Hi,
I am quite new at Python. I made a code to download public data from a website (a lot of data) and it works quite well until I ask it to download each link and extract it in my computer. Can anyone help me? I am pasting my code below… I think it only fails in the last module, because i see that it solves all other previous sentences correctly.
Thanks in advance for any help,
AAAA
#------------------------------------------------------------------------------------------------------------------------------------
import requests
import lxml
import dload
import time
import selenium
from bs4 import BeautifulSoup
from selenium import webdriver
from selenium.webdriver.common.keys import Keys
from selenium.webdriver.support.ui import Select
from selenium.webdriver.support.ui import WebDriverWait
from selenium.webdriver.support import expected_conditions as EC
from selenium.webdriver.common.by import By
from selenium.webdriver.chrome.options import Options
#URL to dig into and order
url=‘https://www.spensiones.cl/apps/preciosIF.php’

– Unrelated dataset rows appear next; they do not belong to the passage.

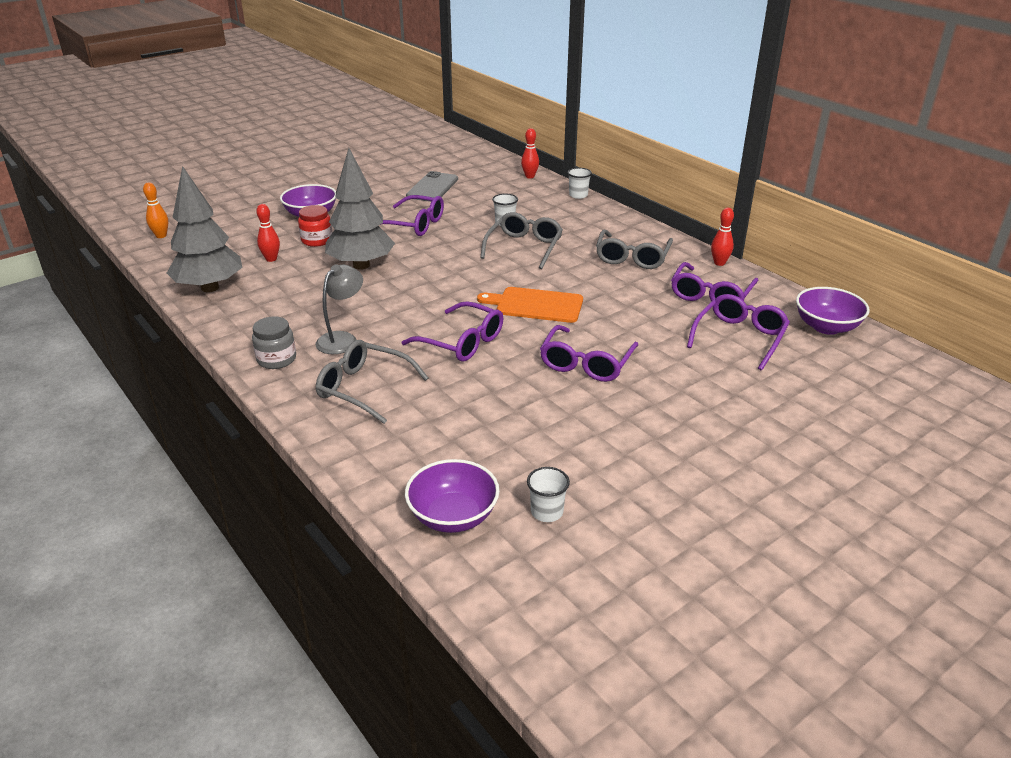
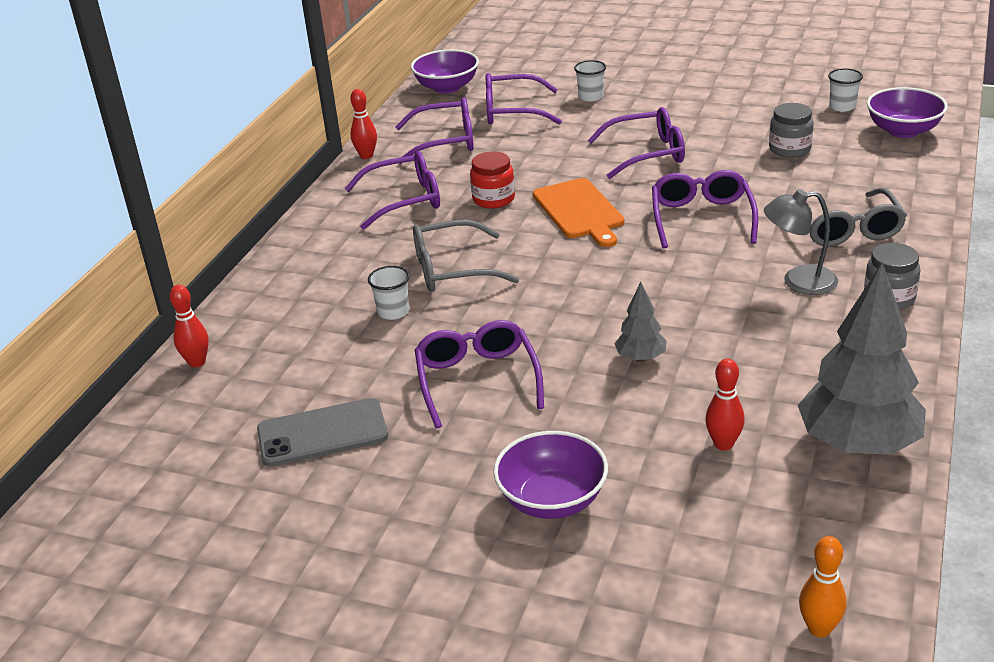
camera: 120 degrees left, 0 degrees up
(317, 240) = (623, 438): red jar -> red jar (493, 199)
(361, 265) = (641, 358): grey tree -> grey tree, size x0.47
(505, 431) = (789, 149): none -> grey jar
(578, 195) = (242, 295): white cup -> white cup (591, 97)
(632, 258) = (405, 200): grey glasses -> purple glasses

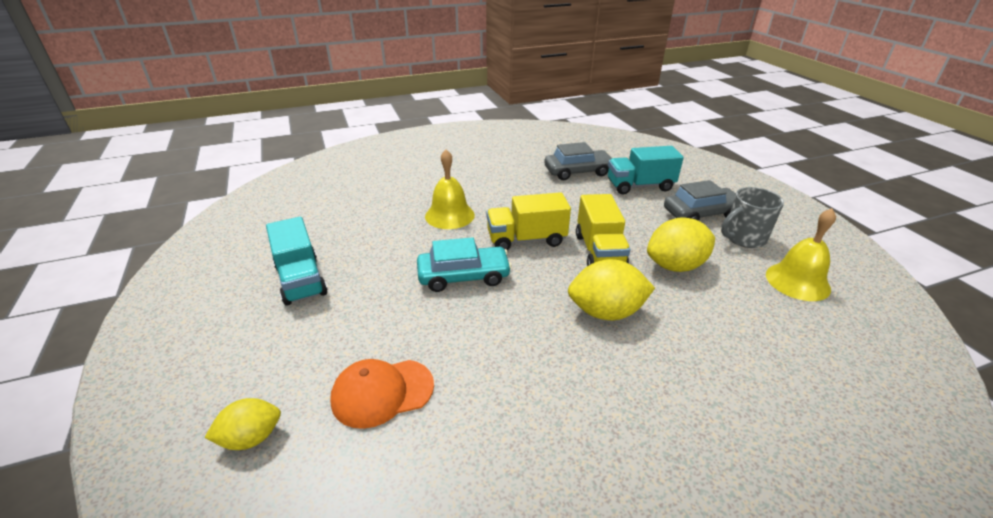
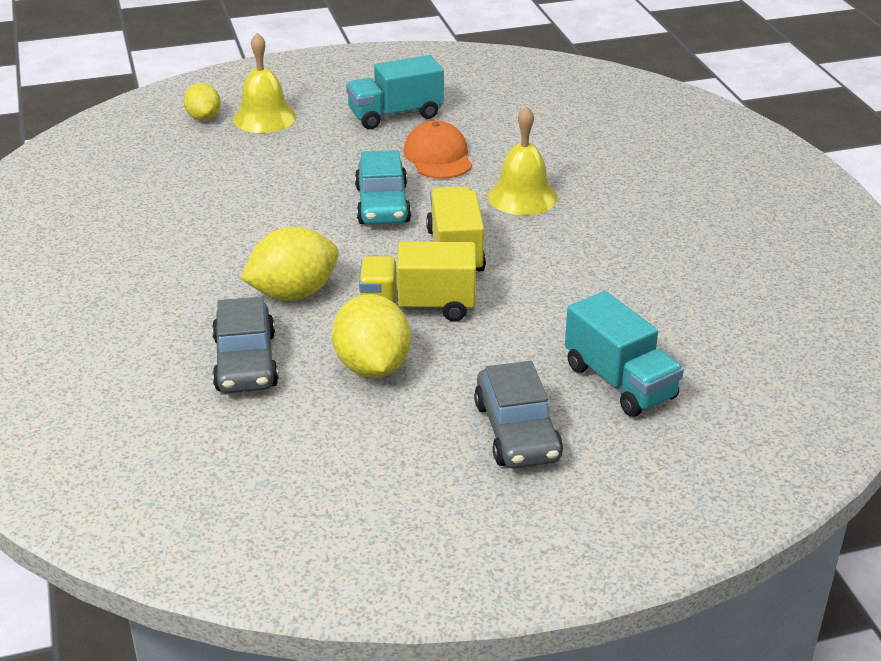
camera: 95 degrees right, 0 degrees up
(382, 392) = (226, 165): orange cap -> orange cap (438, 157)
(578, 172) = (671, 320): grey car -> grey car (245, 362)
(606, 312) = (293, 293): yellow lemon -> yellow lemon turned 60 degrees clockwise
(640, 186) = (619, 382): turquoise truck -> turquoise truck turned 150 degrees clockwise
(743, 238) = (435, 458): grey mug -> none
(797, 281) = (311, 476): yellow bell -> yellow bell (264, 118)

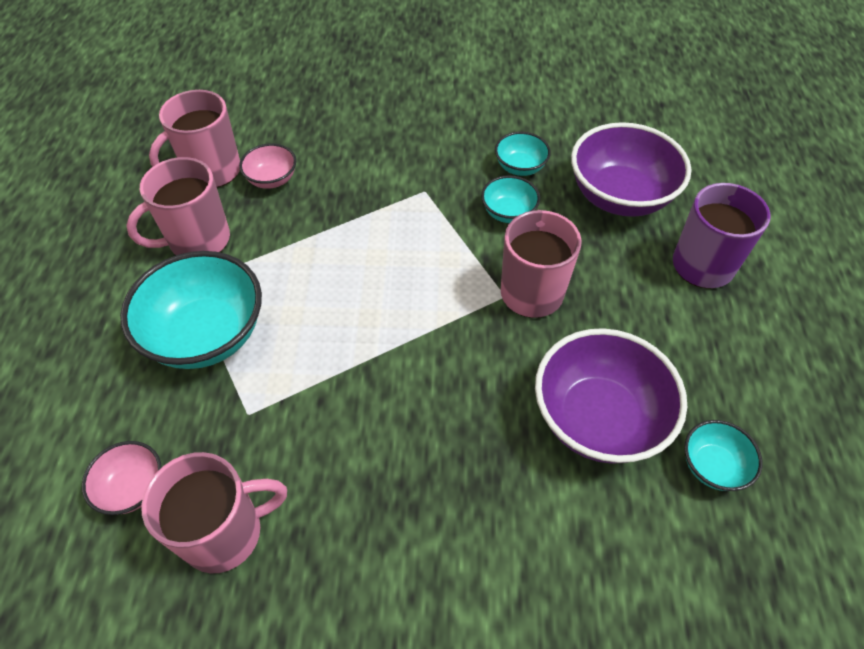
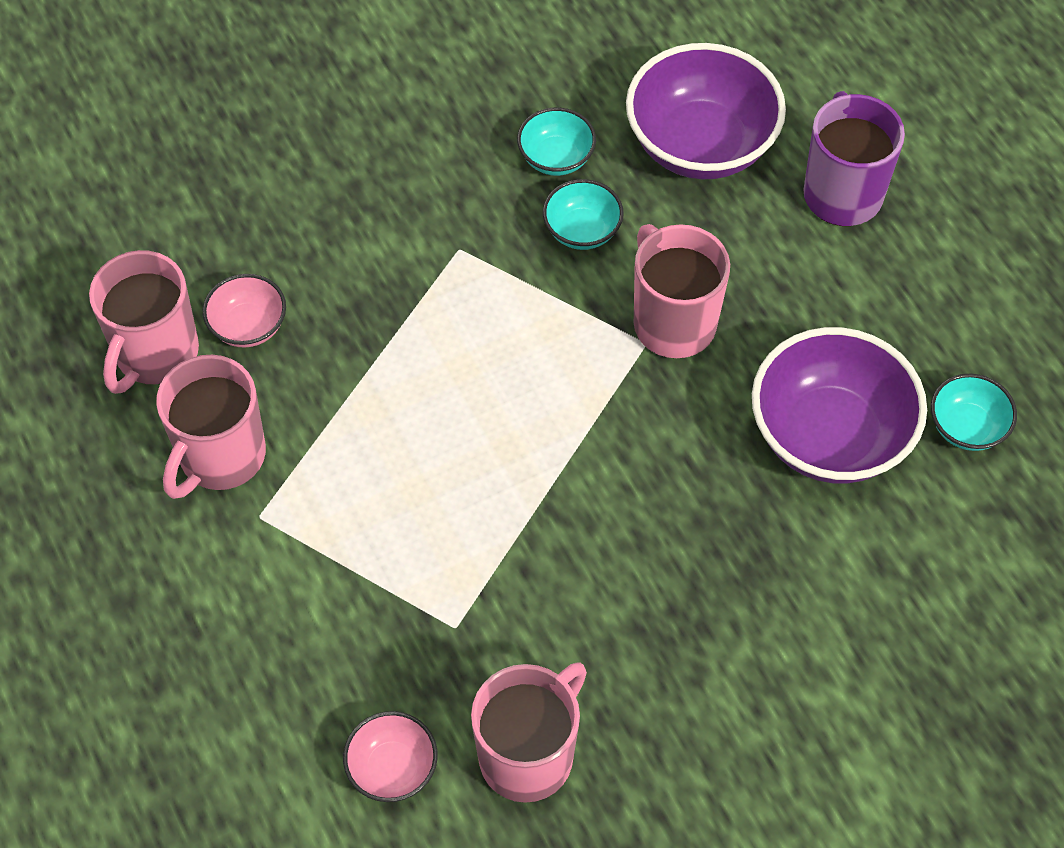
camera: 30 degrees left, 5 degrees up
(207, 335) = (333, 565): turquoise bowl -> none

#initiating the webdriver. Parameter includes the path of the webdriver.
driver = webdriver.Chrome(’./chromedriver’)
chrome_options=Options()
options = webdriver.ChromeOptions()
options.add_argument(’–log-level=3’)
options.add_experimental_option(‘excludeSwitches’, [‘enable-logging’])
driver.get(url)
wait = WebDriverWait(driver, 10)
Acá elijo un mes y un año específicos
select = Select(driver.find_element_by_name(‘mm’))
select.select_by_index(2)
select = Select(driver.find_element_by_name(‘aaaa’))
select.select_by_index(4)
time.sleep(10)
Acá apreta el botón
botonazo=driver.find_element_by_css_selector("[type=‘submit’]")
botonazo.click()
#adentro!
res=driver.page_source
soup = BeautifulSoup(res,‘lxml’)
#soup = BeautifulSoup(res.text, “html.parser”)
time.sleep(10)
for link in soup.find_all(‘a’, href=True):
href = link[‘href’]
print(link)
#*********************************************************esto hacia abajo
#***********************************************es lo que no me funciona
if any(href.endswith(x) for x in [’.zip’]):
time.sleep(10)
print(“Downloading ‘{}’”.format(href))
#remote_file = requests.get(res + href)
dload.save_unzip(format(href))
driver.close()
##############################################################################